Aim of the task =
Update the data below so that every "VATSIM" becomes "IVAO", with everything else left the same. Don't include the pictures in your answer.

(Collected data)
########################################

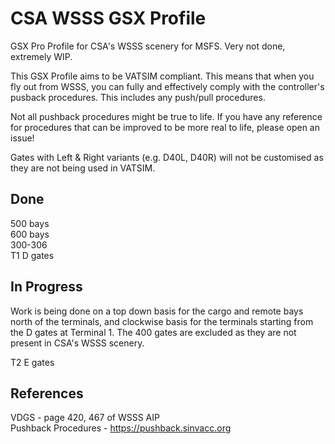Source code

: # CSA WSSS GSX Profile
GSX Pro Profile for CSA's WSSS scenery for MSFS. Very not done, extremely WIP.

This GSX Profile aims to be VATSIM compliant. This means that when you fly out from WSSS, you can fully and effectively comply with the controller's pusback procedures. This includes any push/pull procedures.

Not all pushback procedures might be true to life. If you have any reference for procedures that can be improved to be more real to life, please open an issue!

Gates with Left & Right variants (e.g. D40L, D40R) will not be customised as they are not being used in VATSIM.

## Done
500 bays  
600 bays  
300-306  
T1 D gates

## In Progress
Work is being done on a top down basis for the cargo and remote bays north of the terminals, and clockwise basis for the terminals starting from the D gates at Terminal 1. The 400 gates are excluded as they are not present in CSA's WSSS scenery.

T2 E gates

## References
VDGS - page 420, 467 of WSSS AIP  
Pushback Procedures - https://pushback.sinvacc.org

########################################

Exercise answer =
Source code

: # CSA WSSS GSX Profile
GSX Pro Profile for CSA's WSSS scenery for MSFS. Very not done, extremely WIP.

This GSX Profile aims to be IVAO compliant. This means that when you fly out from WSSS, you can fully and effectively comply with the controller's pusback procedures. This includes any push/pull procedures.

Not all pushback procedures might be true to life. If you have any reference for procedures that can be improved to be more real to life, please open an issue!

Gates with Left & Right variants (e.g. D40L, D40R) will not be customised as they are not being used in IVAO.

## Done
500 bays  
600 bays  
300-306  
T1 D gates

## In Progress
Work is being done on a top down basis for the cargo and remote bays north of the terminals, and clockwise basis for the terminals starting from the D gates at Terminal 1. The 400 gates are excluded as they are not present in CSA's WSSS scenery.

T2 E gates

## References
VDGS - page 420, 467 of WSSS AIP  
Pushback Procedures - https://pushback.sinvacc.org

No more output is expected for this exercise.